Suricata memory stays high after rule reload with fewer Dataset entries

I first added a rule that uses dataset with 10M entries.

drop http any any → any any (msg:"test_rule"; http.host; dataset:isset, dataset-file, load dataset-file.lst, type string, hashsize 2500000; sid:123; rev:1;)

Note, I set single-hashsize: 2500000 in yaml file.

I see increase in memory which is expected. However, once I update the dataset file and only leave 1 entry in the dataset and reload rules, the memory still stays high.

  1. Does Suricata not cleanup dataset memory during rule reload? Any recommendation on what logs I can investigate the issue?
  2. How does dataset memory determined? For example if there are x entries in a dataset file and the hashsize is y, what would be the total additional memory used by dataset rules?

Could you please tell how are you checking that the memory increase is in fact because of datasets?

I am running suricata in a docker, so I am using docker statsbefore and after updating the dataset. Since, I am not sending any traffic and not doing anything else, I assume it’s coming from dataset.

I also notice that even after I reference a different dataset file and reload file, the memory doesn’t go down.

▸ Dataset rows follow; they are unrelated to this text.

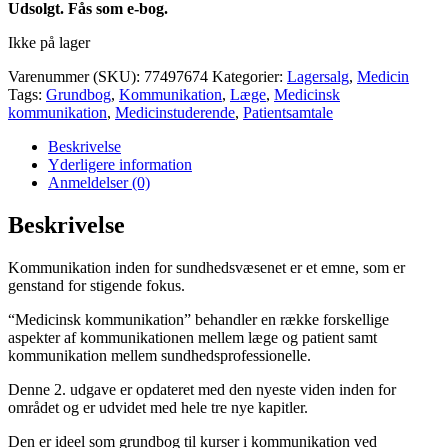
Udsolgt. Fås som e-bog.
Ikke på lager
Varenummer (SKU):
77497674
Kategorier:
Lagersalg
,
Medicin
Tags:
Grundbog
,
Kommunikation
,
Læge
,
Medicinsk
kommunikation
,
Medicinstuderende
,
Patientsamtale
Beskrivelse
Yderligere information
Anmeldelser (0)
Beskrivelse
Kommunikation inden for sundhedsvæsenet er et emne, som er
genstand for stigende fokus.
“Medicinsk kommunikation” behandler en række forskellige
aspekter af kommunikationen mellem læge og patient samt
kommunikation mellem sundhedsprofessionelle.
Denne 2. udgave er opdateret med den nyeste viden inden for
området og er udvidet med hele tre nye kapitler.
Den er ideel som grundbog til kurser i kommunikation ved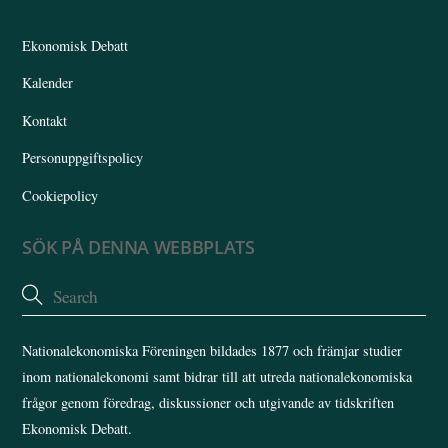
Top
Ekonomisk Debatt
Kalender
Kontakt
Personuppgiftspolicy
Cookiepolicy
SÖK PÅ DENNA WEBBPLATS
Nationalekonomiska Föreningen bildades 1877 och främjar studier
inom nationalekonomi samt bidrar till att utreda nationalekonomiska
frågor genom föredrag, diskussioner och utgivande av tidskriften
Ekonomisk Debatt.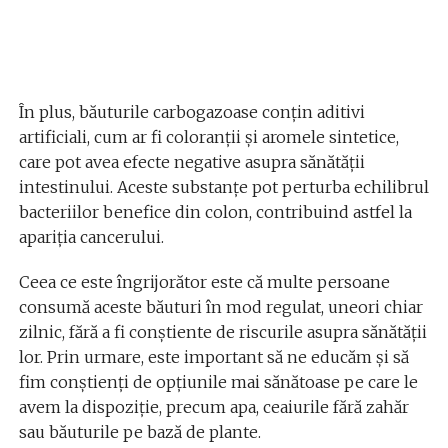
În plus, băuturile carbogazoase conțin aditivi
artificiali, cum ar fi coloranții și aromele sintetice,
care pot avea efecte negative asupra sănătății
intestinului. Aceste substanțe pot perturba echilibrul
bacteriilor benefice din colon, contribuind astfel la
apariția cancerului.
Ceea ce este îngrijorător este că multe persoane
consumă aceste băuturi în mod regulat, uneori chiar
zilnic, fără a fi conștiente de riscurile asupra sănătății
lor. Prin urmare, este important să ne educăm și să
fim conștienți de opțiunile mai sănătoase pe care le
avem la dispoziție, precum apa, ceaiurile fără zahăr
sau băuturile pe bază de plante.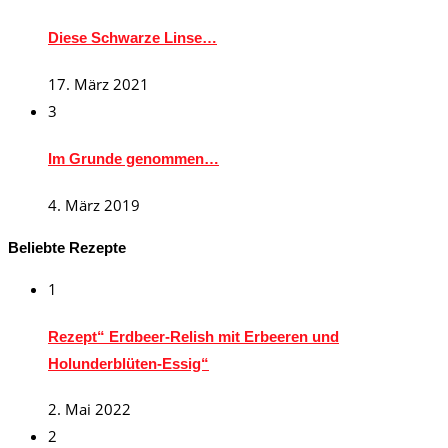
Diese Schwarze Linse…
17. März 2021
3
Im Grunde genommen…
4. März 2019
Beliebte Rezepte
1
Rezept“ Erdbeer-Relish mit Erbeeren und
Holunderblüten-Essig“
2. Mai 2022
2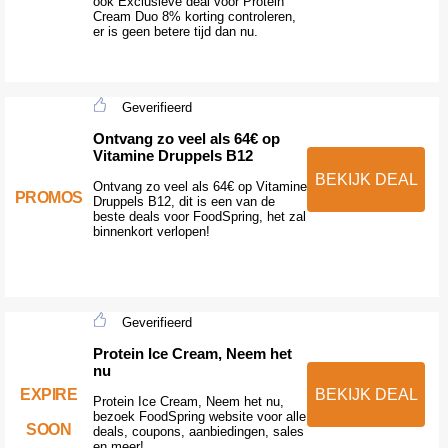
ook Exclusieve deal voor Protein
Cream Duo 8% korting controleren,
er is geen betere tijd dan nu.
Geverifieerd
Ontvang zo veel als 64€ op
Vitamine Druppels B12
BEKIJK DEAL
Ontvang zo veel als 64€ op Vitamine
PROMOS
Druppels B12, dit is een van de
beste deals voor FoodSpring, het zal
binnenkort verlopen!
Geverifieerd
Protein Ice Cream, Neem het
nu
EXPIRE
BEKIJK DEAL
Protein Ice Cream, Neem het nu,
bezoek FoodSpring website voor alle
SOON
deals, coupons, aanbiedingen, sales
en meer!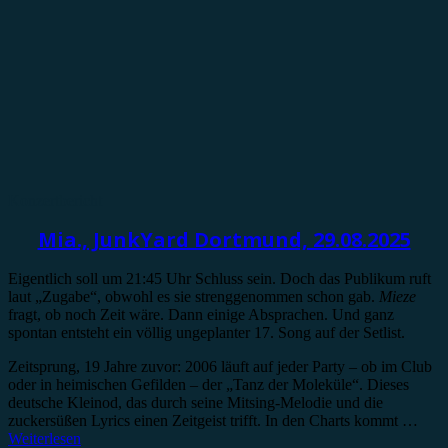
Konzertbericht
Mia., JunkYard Dortmund, 29.08.2025
Eigentlich soll um 21:45 Uhr Schluss sein. Doch das Publikum ruft
laut „Zugabe“, obwohl es sie strenggenommen schon gab.
Mieze
fragt, ob noch Zeit wäre. Dann einige Absprachen. Und ganz
spontan entsteht ein völlig ungeplanter 17. Song auf der Setlist.
Zeitsprung, 19 Jahre zuvor: 2006 läuft auf jeder Party – ob im Club
oder in heimischen Gefilden – der „Tanz der Moleküle“. Dieses
deutsche Kleinod, das durch seine Mitsing-Melodie und die
zuckersüßen Lyrics einen Zeitgeist trifft. In den Charts kommt …
Weiterlesen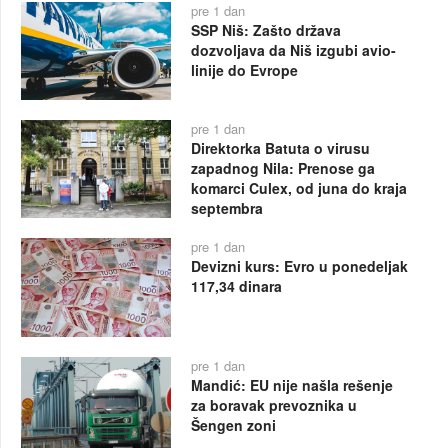
pre 1 dan
SSP Niš: Zašto država
dozvoljava da Niš izgubi avio-
linije do Evrope
pre 1 dan
Direktorka Batuta o virusu
zapadnog Nila: Prenose ga
komarci Culex, od juna do kraja
septembra
pre 1 dan
Devizni kurs: Evro u ponedeljak
117,34 dinara
pre 1 dan
Mandić: EU nije našla rešenje
za boravak prevoznika u
Šengen zoni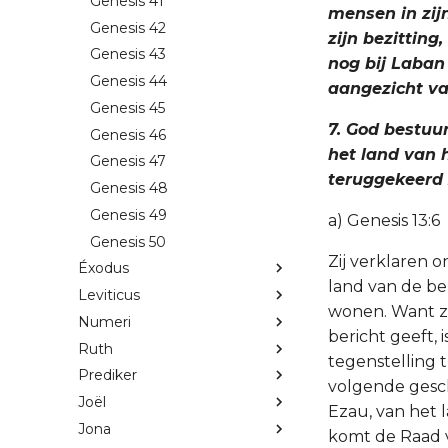
Genesis 41
mensen in zijn
Genesis 42
zijn bezitting
Genesis 43
nog bij Laban
Genesis 44
aangezicht va
Genesis 45
7. God bestuu
Genesis 46
het land van 
Genesis 47
teruggekeerd 
Genesis 48
Genesis 49
a) Genesis 13:6
Genesis 50
Zij verklaren o
Éxodus
land van de be
Leviticus
wonen. Want zie
Numeri
bericht geeft, 
Ruth
tegenstelling 
Prediker
volgende gesch
Joël
Ezau, van het 
Jona
komt de Raad v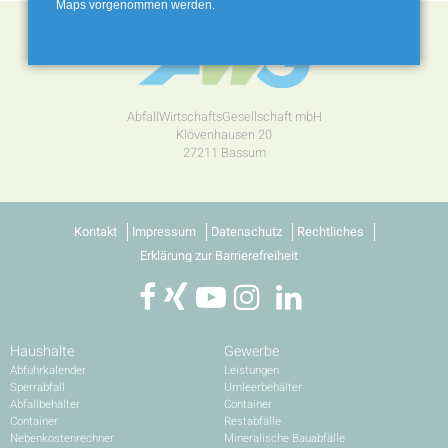
Maps vorgenommen werden.
AbfallWirtschaftsGesellschaft mbH
Klövenhausen 20
27211 Bassum
Kontakt
Impressum
Datenschutz
Rechtliches
Erklärung zur Barrierefreiheit
Haushalte
Gewerbe
Abfuhrkalender
Leistungen
Sperrabfall
Umleerbehälter
Abfallbehälter
Container
Container
Restabfälle
Nebenkostenrechner
Mineralische Bauabfälle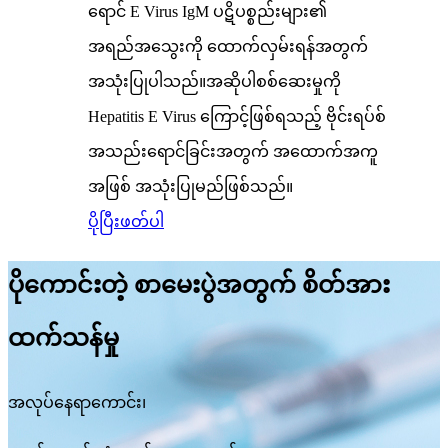
ရောင် E Virus IgM ပဋိပစ္စည်းများ၏
အရည်အသွေးကို ထောက်လှမ်းရန်အတွက်
အသုံးပြုပါသည်။အဆိုပါစစ်ဆေးမှုကို
Hepatitis E Virus ကြောင့်ဖြစ်ရသည့် ဗိုင်းရပ်စ်
အသည်းရောင်ခြင်းအတွက် အထောက်အကူ
အဖြစ် အသုံးပြုမည်ဖြစ်သည်။
ပိုပြီးဖတ်ပါ
ပိုကောင်းတဲ့ စာမေးပွဲအတွက် စိတ်အား
ထက်သန်မှု
အလုပ်နေရာကောင်း၊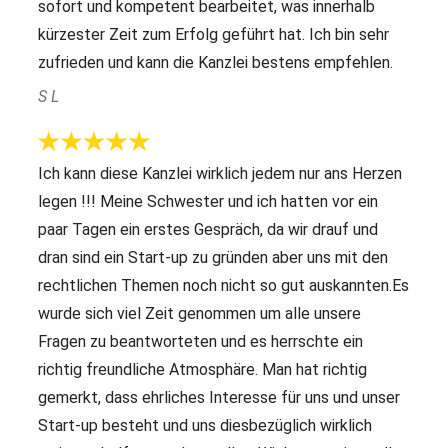
sofort und kompetent bearbeitet, was innerhalb
kürzester Zeit zum Erfolg geführt hat. Ich bin sehr
zufrieden und kann die Kanzlei bestens empfehlen.
S L
Ich kann diese Kanzlei wirklich jedem nur ans Herzen
legen !!! Meine Schwester und ich hatten vor ein
paar Tagen ein erstes Gespräch, da wir drauf und
dran sind ein Start-up zu gründen aber uns mit den
rechtlichen Themen noch nicht so gut auskannten.Es
wurde sich viel Zeit genommen um alle unsere
Fragen zu beantworteten und es herrschte ein
richtig freundliche Atmosphäre. Man hat richtig
gemerkt, dass ehrliches Interesse für uns und unser
Start-up besteht und uns diesbezüglich wirklich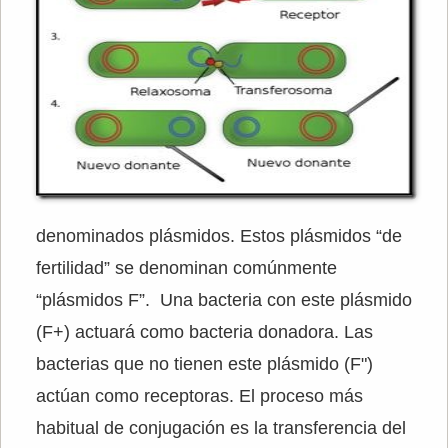
denominados plásmidos. Estos plásmidos “de
fertilidad” se denominan comúnmente
“plásmidos F”. Una bacteria con este plásmido
(F+) actuará como bacteria donadora. Las
bacterias que no tienen este plásmido (F")
actúan como receptoras. El proceso más
habitual de conjugación es la transferencia del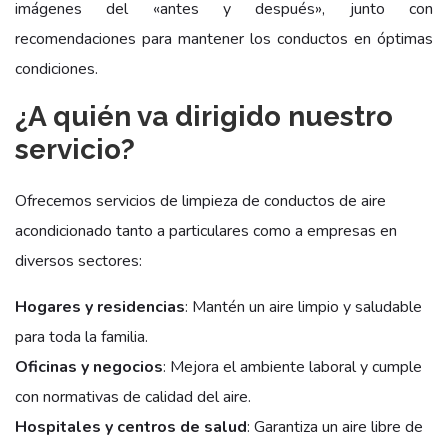
imágenes del «antes y después», junto con
recomendaciones para mantener los conductos en óptimas
condiciones.
¿A quién va dirigido nuestro
servicio?
Ofrecemos servicios de limpieza de conductos de aire
acondicionado tanto a particulares como a empresas en
diversos sectores:
Hogares y residencias
: Mantén un aire limpio y saludable
para toda la familia.
Oficinas y negocios
: Mejora el ambiente laboral y cumple
con normativas de calidad del aire.
Hospitales y centros de salud
: Garantiza un aire libre de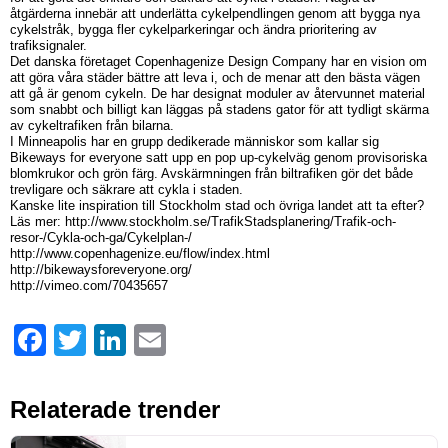
åtgärderna innebär att underlätta cykelpendlingen genom att bygga nya
cykelstråk, bygga fler cykelparkeringar och ändra prioritering av
trafiksignaler.
Det danska företaget Copenhagenize Design Company har en vision om
att göra våra städer bättre att leva i, och de menar att den bästa vägen
att gå är genom cykeln. De har designat moduler av återvunnet material
som snabbt och billigt kan läggas på stadens gator för att tydligt skärma
av cykeltrafiken från bilarna.
I Minneapolis har en grupp dedikerade människor som kallar sig
Bikeways for everyone satt upp en pop up-cykelväg genom provisoriska
blomkrukor och grön färg. Avskärmningen från biltrafiken gör det både
trevligare och säkrare att cykla i staden.
Kanske lite inspiration till Stockholm stad och övriga landet att ta efter?
Läs mer: http://www.stockholm.se/TrafikStadsplanering/Trafik-och-
resor-/Cykla-och-ga/Cykelplan-/
http://www.copenhagenize.eu/flow/index.html
http://bikewaysforeveryone.org/
http://vimeo.com/70435657
Facebook
Twitter
LinkedIn
Email
Relaterade trender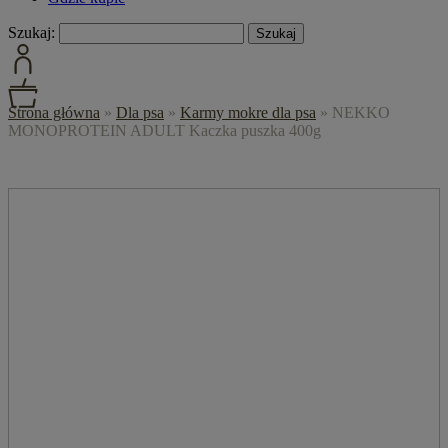
Szukaj:
Strona główna
»
Dla psa
»
Karmy mokre dla psa
»
NEKKO
MONOPROTEIN ADULT Kaczka puszka 400g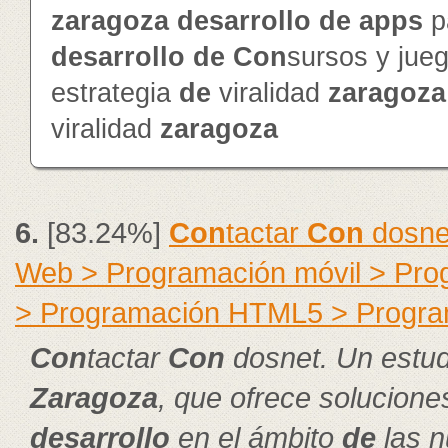
zaragoza
de
sarrollo
de
app
s
p
de
sarrollo
de
Con
sursos y jue
estrategia
de
viralidad
zaragoza
viralidad
zaragoza
6.
[83.24%]
Con
tactar
Con
dosnet
Web > Programación móvil > Pr
> Programación HTML5 > Progra
Con
tactar
Con
dosnet. Un estud
Zaragoza
, que ofrece solucion
de
sarrollo
en el ámbito
de
las n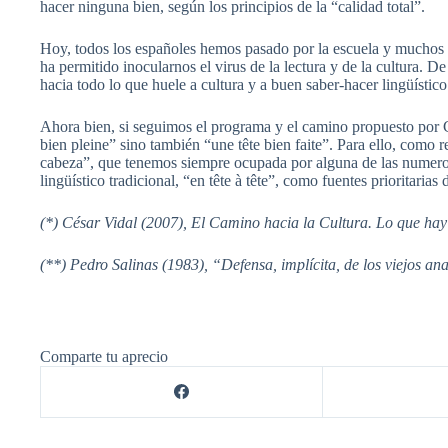
hacer ninguna bien, según los principios de la “calidad total”.
Hoy, todos los españoles hemos pasado por la escuela y muchos o
ha permitido inocularnos el virus de la lectura y de la cultura. De 
hacia todo lo que huele a cultura y a buen saber-hacer lingüístico
Ahora bien, si seguimos el programa y el camino propuesto por 
bien pleine” sino también “une tête bien faite”. Para ello, como 
cabeza”, que tenemos siempre ocupada por alguna de las numerosa
lingüístico tradicional, “en tête à tête”, como fuentes prioritaria
(*) César Vidal (2007), El Camino hacia la Cultura. Lo que hay 
(**) Pedro Salinas (1983), “Defensa, implícita, de los viejos ana
Comparte tu aprecio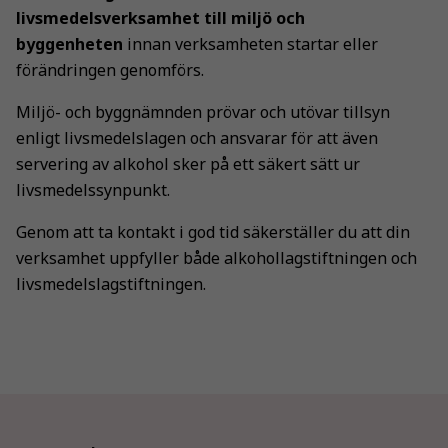
livsmedelsverksamhet till miljö och
byggenheten
innan verksamheten startar eller
förändringen genomförs.
Miljö- och byggnämnden prövar och utövar tillsyn
enligt livsmedelslagen och ansvarar för att även
servering av alkohol sker på ett säkert sätt ur
livsmedelssynpunkt.
Genom att ta kontakt i god tid säkerställer du att din
verksamhet uppfyller både alkohollagstiftningen och
livsmedelslagstiftningen.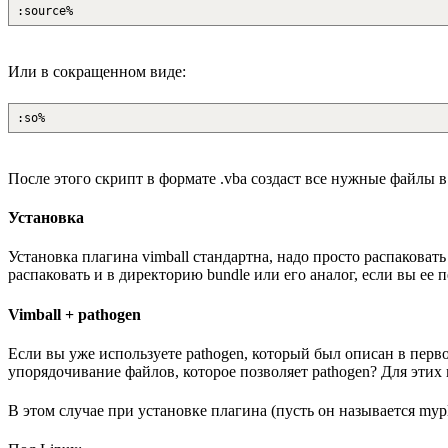
:source%
Или в сокращенном виде:
:so%
После этого скрипт в формате .vba создаст все нужные файлы в с
Установка
Установка плагина vimball стандартна, надо просто распаковать 
распаковать и в директорию bundle или его аналог, если вы ее 
Vimball + pathogen
Если вы уже используете pathogen, который был описан в перво
упорядочивание файлов, которое позволяет pathogen? Для этих
В этом случае при установке плагина (пусть он называется my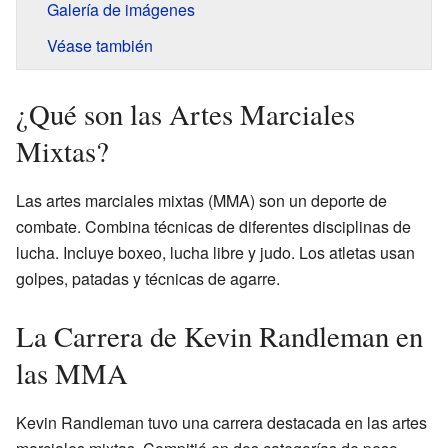
Galería de imágenes
Véase también
¿Qué son las Artes Marciales
Mixtas?
Las artes marciales mixtas (MMA) son un deporte de
combate. Combina técnicas de diferentes disciplinas de
lucha. Incluye boxeo, lucha libre y judo. Los atletas usan
golpes, patadas y técnicas de agarre.
La Carrera de Kevin Randleman en
las MMA
Kevin Randleman tuvo una carrera destacada en las artes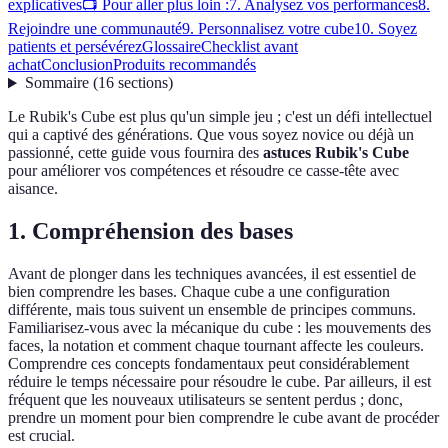
explicatives
📺 Pour aller plus loin :
7. Analysez vos performances
8.
Rejoindre une communauté
9. Personnalisez votre cube
10. Soyez
patients et persévérez
Glossaire
Checklist avant
achat
Conclusion
Produits recommandés
Sommaire
(
16
sections
)
Le Rubik's Cube est plus qu'un simple jeu ; c'est un défi intellectuel
qui a captivé des générations. Que vous soyez novice ou déjà un
passionné, cette guide vous fournira des
astuces Rubik's Cube
pour améliorer vos compétences et résoudre ce casse-tête avec
aisance.
1. Compréhension des bases
Avant de plonger dans les techniques avancées, il est essentiel de
bien comprendre les bases. Chaque cube a une configuration
différente, mais tous suivent un ensemble de principes communs.
Familiarisez-vous avec la mécanique du cube : les mouvements des
faces, la notation et comment chaque tournant affecte les couleurs.
Comprendre ces concepts fondamentaux peut considérablement
réduire le temps nécessaire pour résoudre le cube. Par ailleurs, il est
fréquent que les nouveaux utilisateurs se sentent perdus ; donc,
prendre un moment pour bien comprendre le cube avant de procéder
est crucial.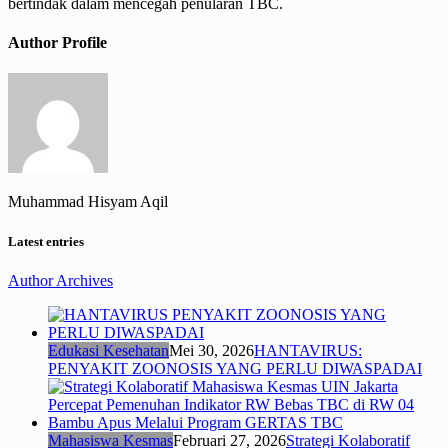
bertindak dalam mencegah penularan TBC.
Author Profile
Muhammad Hisyam Aqil
Latest entries
Author Archives
Edukasi Kesehatan
Mei 30, 2026
HANTAVIRUS:
PENYAKIT ZOONOSIS YANG PERLU DIWASPADAI
Mahasiswa Kesmas
Februari 27, 2026
Strategi Kolaboratif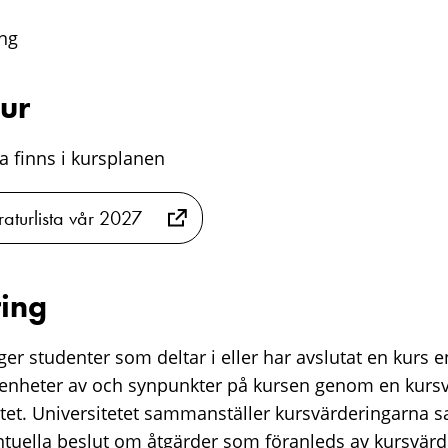
ng
tur
sta finns i kursplanen
raturlista vår 2027
ing
er studenter som deltar i eller har avslutat en kurs e
renheter av och synpunkter på kursen genom en kurs
tet. Universitetet sammanställer kursvärderingarna 
ntuella beslut om åtgärder som föranleds av kursvärd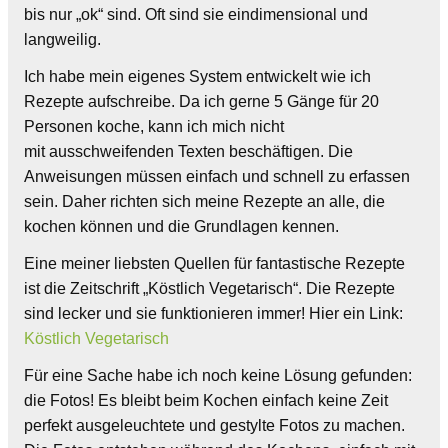
bis nur „ok“ sind. Oft sind sie eindimensional und
langweilig.
Ich habe mein eigenes System entwickelt wie ich
Rezepte aufschreibe. Da ich gerne 5 Gänge für 20
Personen koche, kann ich mich nicht
mit ausschweifenden Texten beschäftigen. Die
Anweisungen müssen einfach und schnell zu erfassen
sein. Daher richten sich meine Rezepte an alle, die
kochen können und die Grundlagen kennen.
Eine meiner liebsten Quellen für fantastische Rezepte
ist die Zeitschrift „Köstlich Vegetarisch“. Die Rezepte
sind lecker und sie funktionieren immer! Hier ein Link:
Köstlich Vegetarisch
Für eine Sache habe ich noch keine Lösung gefunden:
die Fotos! Es bleibt beim Kochen einfach keine Zeit
perfekt ausgeleuchtete und gestylte Fotos zu machen.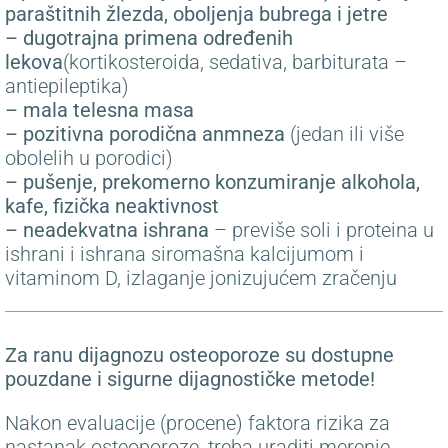
paraštitnih žlezda, oboljenja bubrega i jetre
– dugotrajna primena određenih
lekova
(kortikosteroida, sedativa, barbiturata –
antiepileptika)
– mala telesna masa
– pozitivna porodična anmneza
(jedan ili više
obolelih u porodici)
– pušenje, prekomerno konzumiranje alkohola,
kafe, fizička neaktivnost
– neadekvatna ishrana
– previše soli i proteina u
ishrani i ishrana siromašna kalcijumom i
vitaminom D, izlaganje jonizujućem zračenju
Za ranu dijagnozu osteoporoze su dostupne
pouzdane i sigurne dijagnostičke metode!
Nakon evaluacije (procene) faktora rizika za
nastanak osteoporoze, treba uraditi merenje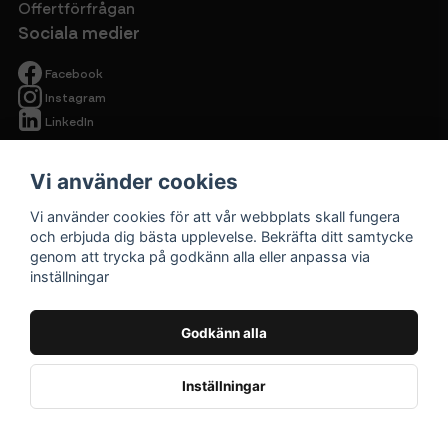
Offertförfrågan
Sociala medier
Facebook
Instagram
LinkedIn
Vi använder cookies
Vi använder cookies för att vår webbplats skall fungera
och erbjuda dig bästa upplevelse. Bekräfta ditt samtycke
genom att trycka på godkänn alla eller anpassa via
Begagnade
inställningar
kontorsmöbler
Cirkulärt ska
Godkänn alla
vara prisvärt.
Inställningar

  1. rules referencing dataset1 with 100 entries, approx 800 MB
  2. updated dataset1 with 1 million entries and reload Suricata, approx 2.2 GB
  3. updated dataset 1 will 100 entries and reload Suricata, still takes approx 2.1 GB
  4. updated the rules to reference a new dataset2 with 100 entries and reload Suricata still takes approx 2.1 GB
  5. restart Suricata, now it takes approx 800 MB

thank you!

  1. Could you please share the exact dataset rule?
  2. Please note that the post reload cleanup does not happen right away after the reload. It gets picked up after all the other more important reload specific changes are taken care of. So, please check the memory usage after the notice message “rule reload complete“.